WHAT THE EXERCISE ASKS
From the data below, repeat exactly the lines from the line with "26: (768, 21, 0.84)" to the line with "48: (969, 96, 0.75)", both included.
-*-*-
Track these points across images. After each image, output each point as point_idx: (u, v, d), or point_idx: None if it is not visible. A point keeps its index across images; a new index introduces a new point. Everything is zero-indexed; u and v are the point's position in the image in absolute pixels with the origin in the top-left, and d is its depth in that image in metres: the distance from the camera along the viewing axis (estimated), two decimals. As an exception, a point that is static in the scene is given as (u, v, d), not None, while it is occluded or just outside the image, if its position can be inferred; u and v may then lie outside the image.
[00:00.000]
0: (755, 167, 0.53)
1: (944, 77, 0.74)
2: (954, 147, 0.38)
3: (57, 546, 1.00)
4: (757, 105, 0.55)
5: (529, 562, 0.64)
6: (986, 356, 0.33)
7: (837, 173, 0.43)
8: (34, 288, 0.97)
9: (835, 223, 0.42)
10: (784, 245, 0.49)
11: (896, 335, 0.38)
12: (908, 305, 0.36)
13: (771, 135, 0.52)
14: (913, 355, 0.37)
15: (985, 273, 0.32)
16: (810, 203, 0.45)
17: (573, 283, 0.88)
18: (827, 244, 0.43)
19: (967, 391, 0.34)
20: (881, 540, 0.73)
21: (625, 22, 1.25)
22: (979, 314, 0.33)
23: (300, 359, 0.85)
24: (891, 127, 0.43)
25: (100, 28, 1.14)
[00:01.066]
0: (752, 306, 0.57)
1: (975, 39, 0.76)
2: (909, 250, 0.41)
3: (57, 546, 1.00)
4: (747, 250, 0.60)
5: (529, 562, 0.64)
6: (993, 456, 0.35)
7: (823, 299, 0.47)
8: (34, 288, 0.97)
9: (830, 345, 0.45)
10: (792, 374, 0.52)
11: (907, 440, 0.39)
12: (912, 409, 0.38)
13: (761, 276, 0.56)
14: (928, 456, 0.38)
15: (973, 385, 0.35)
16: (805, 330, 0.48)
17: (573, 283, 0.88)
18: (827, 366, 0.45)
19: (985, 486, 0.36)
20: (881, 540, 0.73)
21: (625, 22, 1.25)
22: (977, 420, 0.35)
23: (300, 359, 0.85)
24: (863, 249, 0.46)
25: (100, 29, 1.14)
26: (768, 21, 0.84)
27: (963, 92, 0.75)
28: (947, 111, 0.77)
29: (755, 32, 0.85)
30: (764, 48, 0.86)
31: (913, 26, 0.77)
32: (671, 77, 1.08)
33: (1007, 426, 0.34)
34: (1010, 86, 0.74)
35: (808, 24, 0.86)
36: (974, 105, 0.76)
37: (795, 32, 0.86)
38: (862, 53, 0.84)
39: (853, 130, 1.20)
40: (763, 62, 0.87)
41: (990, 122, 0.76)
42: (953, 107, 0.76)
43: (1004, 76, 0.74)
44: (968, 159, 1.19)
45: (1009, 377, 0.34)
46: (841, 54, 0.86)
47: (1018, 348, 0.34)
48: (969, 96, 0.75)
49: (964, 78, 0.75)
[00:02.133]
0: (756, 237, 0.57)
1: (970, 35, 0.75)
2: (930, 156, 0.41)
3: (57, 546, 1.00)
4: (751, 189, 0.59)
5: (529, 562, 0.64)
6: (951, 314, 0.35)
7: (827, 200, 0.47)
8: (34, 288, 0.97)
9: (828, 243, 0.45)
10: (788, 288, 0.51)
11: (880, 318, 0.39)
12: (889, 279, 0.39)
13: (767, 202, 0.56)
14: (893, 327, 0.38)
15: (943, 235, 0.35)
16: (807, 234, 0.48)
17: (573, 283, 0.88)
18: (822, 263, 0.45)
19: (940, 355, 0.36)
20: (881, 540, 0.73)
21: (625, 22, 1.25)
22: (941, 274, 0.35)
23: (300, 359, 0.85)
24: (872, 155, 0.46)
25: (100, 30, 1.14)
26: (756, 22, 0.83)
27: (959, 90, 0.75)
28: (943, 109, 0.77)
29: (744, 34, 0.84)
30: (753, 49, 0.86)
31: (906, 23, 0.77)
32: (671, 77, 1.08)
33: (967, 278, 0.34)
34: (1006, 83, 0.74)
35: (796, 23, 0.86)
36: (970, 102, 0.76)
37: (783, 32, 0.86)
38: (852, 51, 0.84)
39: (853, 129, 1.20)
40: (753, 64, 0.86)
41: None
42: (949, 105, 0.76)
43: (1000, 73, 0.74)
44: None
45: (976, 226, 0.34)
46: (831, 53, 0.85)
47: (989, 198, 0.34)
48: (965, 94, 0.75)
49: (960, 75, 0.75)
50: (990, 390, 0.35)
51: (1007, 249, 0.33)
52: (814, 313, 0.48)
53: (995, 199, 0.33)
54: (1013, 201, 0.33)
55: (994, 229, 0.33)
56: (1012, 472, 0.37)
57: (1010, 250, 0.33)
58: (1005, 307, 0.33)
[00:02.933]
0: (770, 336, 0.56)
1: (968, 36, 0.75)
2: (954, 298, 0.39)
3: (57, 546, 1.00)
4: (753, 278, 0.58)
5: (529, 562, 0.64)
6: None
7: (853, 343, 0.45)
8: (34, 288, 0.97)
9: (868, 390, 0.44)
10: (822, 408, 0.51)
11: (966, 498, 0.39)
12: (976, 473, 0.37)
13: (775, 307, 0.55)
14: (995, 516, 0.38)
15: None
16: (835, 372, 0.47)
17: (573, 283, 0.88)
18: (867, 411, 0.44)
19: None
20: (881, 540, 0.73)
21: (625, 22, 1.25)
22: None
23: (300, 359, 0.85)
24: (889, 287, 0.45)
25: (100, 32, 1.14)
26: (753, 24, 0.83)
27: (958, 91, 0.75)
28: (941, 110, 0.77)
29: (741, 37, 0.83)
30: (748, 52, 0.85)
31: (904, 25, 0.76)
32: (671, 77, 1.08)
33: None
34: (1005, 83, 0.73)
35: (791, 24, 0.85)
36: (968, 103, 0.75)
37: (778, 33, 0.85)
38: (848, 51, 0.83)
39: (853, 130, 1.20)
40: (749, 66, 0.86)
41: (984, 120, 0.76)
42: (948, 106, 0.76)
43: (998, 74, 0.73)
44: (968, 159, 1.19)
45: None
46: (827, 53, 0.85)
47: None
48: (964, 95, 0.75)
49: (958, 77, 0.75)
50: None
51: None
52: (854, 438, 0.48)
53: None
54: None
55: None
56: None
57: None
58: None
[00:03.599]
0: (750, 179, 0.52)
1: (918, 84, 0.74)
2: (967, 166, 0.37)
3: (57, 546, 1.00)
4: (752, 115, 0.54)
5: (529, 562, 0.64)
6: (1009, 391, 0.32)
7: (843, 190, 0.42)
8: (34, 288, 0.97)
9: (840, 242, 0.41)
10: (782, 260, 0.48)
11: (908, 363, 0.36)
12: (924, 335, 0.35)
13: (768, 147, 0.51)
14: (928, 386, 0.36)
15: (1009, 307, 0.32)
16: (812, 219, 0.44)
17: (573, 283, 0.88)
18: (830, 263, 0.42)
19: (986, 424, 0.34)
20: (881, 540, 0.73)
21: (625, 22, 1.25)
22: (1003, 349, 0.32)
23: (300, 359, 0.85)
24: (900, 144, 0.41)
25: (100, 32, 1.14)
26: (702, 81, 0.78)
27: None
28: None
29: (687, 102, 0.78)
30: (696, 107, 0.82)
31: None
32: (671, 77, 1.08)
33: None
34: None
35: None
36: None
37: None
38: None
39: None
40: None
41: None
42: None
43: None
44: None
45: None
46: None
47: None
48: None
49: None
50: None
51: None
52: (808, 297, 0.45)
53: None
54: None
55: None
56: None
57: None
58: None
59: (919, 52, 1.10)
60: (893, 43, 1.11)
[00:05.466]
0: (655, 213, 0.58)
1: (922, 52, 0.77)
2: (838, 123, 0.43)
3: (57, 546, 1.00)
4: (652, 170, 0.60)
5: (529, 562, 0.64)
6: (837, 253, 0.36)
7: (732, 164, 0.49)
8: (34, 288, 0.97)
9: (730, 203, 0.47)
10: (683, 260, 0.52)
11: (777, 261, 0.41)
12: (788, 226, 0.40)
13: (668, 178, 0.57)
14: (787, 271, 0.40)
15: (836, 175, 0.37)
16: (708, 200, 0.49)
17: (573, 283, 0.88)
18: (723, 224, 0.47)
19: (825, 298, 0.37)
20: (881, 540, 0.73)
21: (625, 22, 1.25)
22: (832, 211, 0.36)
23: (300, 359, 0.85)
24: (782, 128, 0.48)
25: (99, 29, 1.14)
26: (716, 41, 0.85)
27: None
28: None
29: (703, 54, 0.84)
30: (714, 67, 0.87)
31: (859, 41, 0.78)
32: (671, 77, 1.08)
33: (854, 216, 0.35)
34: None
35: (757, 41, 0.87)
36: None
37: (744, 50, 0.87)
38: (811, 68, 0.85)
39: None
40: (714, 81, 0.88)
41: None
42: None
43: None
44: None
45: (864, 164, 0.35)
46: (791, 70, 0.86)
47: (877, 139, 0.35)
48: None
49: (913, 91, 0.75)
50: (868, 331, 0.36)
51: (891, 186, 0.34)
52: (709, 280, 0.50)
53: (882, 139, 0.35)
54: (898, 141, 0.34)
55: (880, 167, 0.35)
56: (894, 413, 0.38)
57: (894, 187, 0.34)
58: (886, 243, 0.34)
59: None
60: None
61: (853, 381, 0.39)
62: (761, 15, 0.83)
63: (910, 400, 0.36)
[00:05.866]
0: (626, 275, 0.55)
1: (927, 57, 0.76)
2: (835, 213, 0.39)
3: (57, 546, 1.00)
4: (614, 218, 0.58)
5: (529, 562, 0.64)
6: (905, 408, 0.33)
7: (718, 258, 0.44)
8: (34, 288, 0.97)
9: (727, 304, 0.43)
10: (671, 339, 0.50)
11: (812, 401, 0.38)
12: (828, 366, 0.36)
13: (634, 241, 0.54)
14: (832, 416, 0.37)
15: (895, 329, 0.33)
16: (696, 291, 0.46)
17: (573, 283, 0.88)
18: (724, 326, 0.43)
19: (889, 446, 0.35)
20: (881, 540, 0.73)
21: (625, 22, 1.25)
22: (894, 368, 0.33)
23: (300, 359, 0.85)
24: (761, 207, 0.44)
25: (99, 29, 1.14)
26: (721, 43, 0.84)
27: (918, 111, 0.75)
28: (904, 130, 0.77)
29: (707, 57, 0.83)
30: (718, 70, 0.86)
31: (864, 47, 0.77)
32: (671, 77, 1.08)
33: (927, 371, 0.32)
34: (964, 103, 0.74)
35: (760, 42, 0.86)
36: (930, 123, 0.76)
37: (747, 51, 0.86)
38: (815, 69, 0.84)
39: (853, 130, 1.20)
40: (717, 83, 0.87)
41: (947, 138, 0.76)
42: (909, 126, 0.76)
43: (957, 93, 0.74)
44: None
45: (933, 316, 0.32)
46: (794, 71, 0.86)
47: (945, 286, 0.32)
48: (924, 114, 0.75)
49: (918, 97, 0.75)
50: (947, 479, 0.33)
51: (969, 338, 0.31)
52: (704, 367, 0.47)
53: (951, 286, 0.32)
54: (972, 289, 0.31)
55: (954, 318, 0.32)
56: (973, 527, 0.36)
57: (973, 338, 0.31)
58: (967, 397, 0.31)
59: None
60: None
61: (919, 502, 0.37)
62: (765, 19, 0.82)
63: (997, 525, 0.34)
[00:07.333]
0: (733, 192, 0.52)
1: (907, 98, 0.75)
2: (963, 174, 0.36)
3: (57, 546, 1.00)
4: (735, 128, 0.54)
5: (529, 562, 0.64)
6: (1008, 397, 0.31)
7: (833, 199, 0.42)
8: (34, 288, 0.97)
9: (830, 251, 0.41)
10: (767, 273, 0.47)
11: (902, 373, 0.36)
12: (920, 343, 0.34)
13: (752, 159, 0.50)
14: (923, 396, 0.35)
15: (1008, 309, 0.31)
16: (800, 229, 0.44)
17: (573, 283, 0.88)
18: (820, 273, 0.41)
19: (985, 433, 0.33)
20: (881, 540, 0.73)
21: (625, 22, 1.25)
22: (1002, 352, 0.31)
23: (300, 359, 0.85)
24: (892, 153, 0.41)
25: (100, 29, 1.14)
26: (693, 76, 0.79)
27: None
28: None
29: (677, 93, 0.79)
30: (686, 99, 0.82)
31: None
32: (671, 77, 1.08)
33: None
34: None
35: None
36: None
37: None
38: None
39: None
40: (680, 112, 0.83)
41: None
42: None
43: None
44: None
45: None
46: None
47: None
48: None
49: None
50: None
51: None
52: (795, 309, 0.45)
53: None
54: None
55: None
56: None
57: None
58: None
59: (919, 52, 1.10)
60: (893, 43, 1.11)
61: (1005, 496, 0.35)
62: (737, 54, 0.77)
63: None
-*-*-
RESPONSE TO THE EXERCISE
26: (768, 21, 0.84)
27: (963, 92, 0.75)
28: (947, 111, 0.77)
29: (755, 32, 0.85)
30: (764, 48, 0.86)
31: (913, 26, 0.77)
32: (671, 77, 1.08)
33: (1007, 426, 0.34)
34: (1010, 86, 0.74)
35: (808, 24, 0.86)
36: (974, 105, 0.76)
37: (795, 32, 0.86)
38: (862, 53, 0.84)
39: (853, 130, 1.20)
40: (763, 62, 0.87)
41: (990, 122, 0.76)
42: (953, 107, 0.76)
43: (1004, 76, 0.74)
44: (968, 159, 1.19)
45: (1009, 377, 0.34)
46: (841, 54, 0.86)
47: (1018, 348, 0.34)
48: (969, 96, 0.75)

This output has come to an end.